DATA SHOWN
************

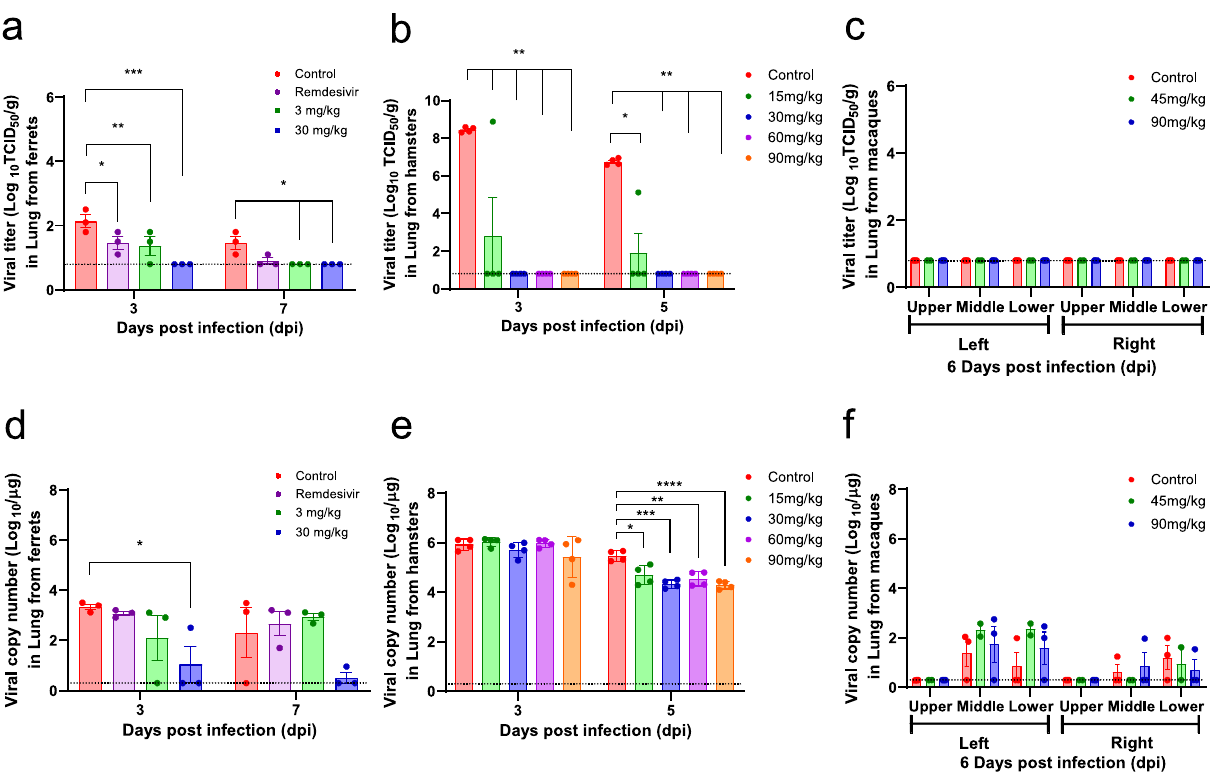
Fig. 4 Virus titration and quantitation in the lower respiratory tract of animal models. Three ferrets per group were euthanized at 3 and 7 dpi, and lungs were collected to measure viral titers ( a ) and the number of viral RNA copies ( d ). Golden Syrian hamsters ( n = 12/group) were challenged intranasally with 6.4 × 10 4 PFU/80 μ L of SARS-CoV-2. Vehicle and 15, 30, 60, and 90 mg/kg of CT-P59 were intraperitoneally administered 24 h after virus inoculation. Four animals were euthanized for virus titration ( b ) and quantitation of viral RNA copies ( e ) from each group at 3 and 5 dpi. Rhesus monkeys (control n = 3, 45 mg/kg n = 2, 90 mg/kg n = 3) were infected with 10 6.4 TCID 50 /ml of SARS-CoV-2 via in a combination of intranasal (0.5 ml), intratracheal (4 ml), ocular (0.25 ml/eye), and oral (1 ml) routes. Vehicle, 45 mg/kg and 90 mg/kg of CT-P59 were administered intravenously after 24 h of virus infection. All rhesus monkeys were euthanized at 6 dpi, and lungs were collected to measure viral titers ( c ) and the number of viral RNA copies ( f ). Viral titers in the lung were determined by TCID 50 assessment in Vero cells and viral RNA copy number measurement using qRT-PCR. Viral titers and RNA copy numbers are shown as mean value + / − SEM and titers below the limit of detection are shown as 0.8 log 10 TCID 50 /ml or 0.3 log 10 viral RNA copies/ml (dashed lines). Asterisks indicate statistical signi fi cance between the control and each group as determined by two-way ANOVA and subsequent Dunnett ’ s test. * P = 0.0309, ** P = 0.0131, and *** P < 0.0001 ( a ); * P = 0.0002 and ** P < 0.0001 ( b ); * P = 0.0329 ( d ); and * P = 0.0123, ** P = 0.0025, *** P = 0.0003,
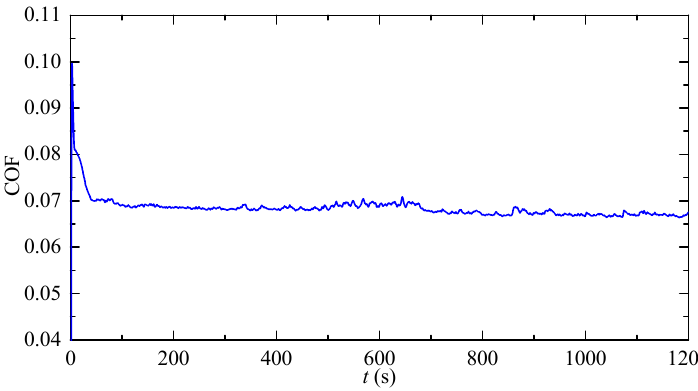
Figure 4. The friction curve of the DLC-coated sample.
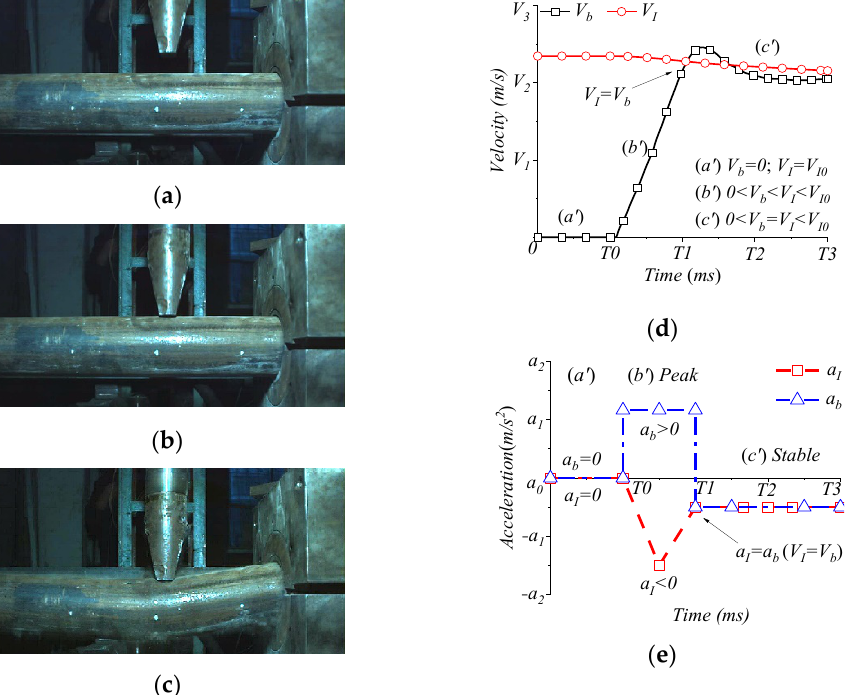
Figure 7. Contact relationship. ( a ) Before impacting; ( b ) Initial peak stage; ( c ) Stable stage; ( d ) Velocity; ( e ) Acceleration.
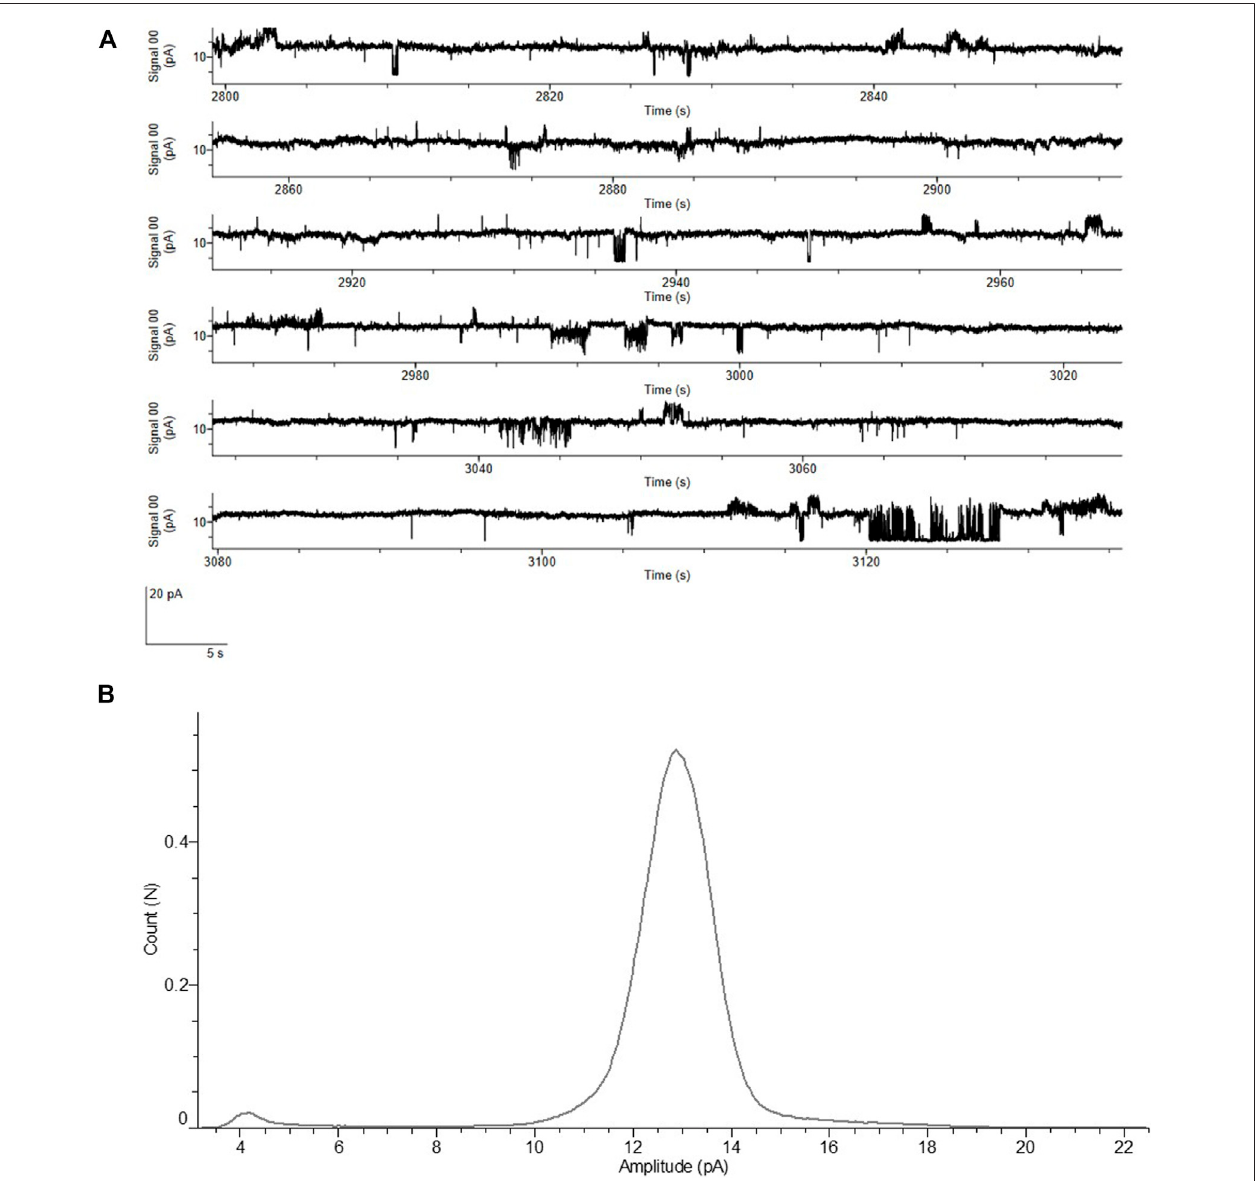
FIGURE 7 | Functional analysis of ORF4 envelope protein reconstituted into lipid bilayer. (A) Current recordings at a voltage clamp of +100 mV from the ORF4 reconstitutedintoDPhPCbilayer. (B) AllpointHistogramplottedfromthecurrentrecordingsshowingthelargepeakat13 pAindicatingastablepore.Allmeasurements of ORF4 were done in the presence of 150 mM NaCl, 10 mM HEPES, pH 7.0 buffer ( n =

************

WHAT YOU WILL DO
The exact lines from the one containing "Figure 4. The" through the end of the data are to be copied, with both ends kept and pictures left out.

ANSWER BELOW
Figure 4. The friction curve of the DLC-coated sample.
Figure 7. Contact relationship. ( a ) Before impacting; ( b ) Initial peak stage; ( c ) Stable stage; ( d ) Velocity; ( e ) Acceleration.
FIGURE 7 | Functional analysis of ORF4 envelope protein reconstituted into lipid bilayer. (A) Current recordings at a voltage clamp of +100 mV from the ORF4 reconstitutedintoDPhPCbilayer. (B) AllpointHistogramplottedfromthecurrentrecordingsshowingthelargepeakat13 pAindicatingastablepore.Allmeasurements of ORF4 were done in the presence of 150 mM NaCl, 10 mM HEPES, pH 7.0 buffer ( n =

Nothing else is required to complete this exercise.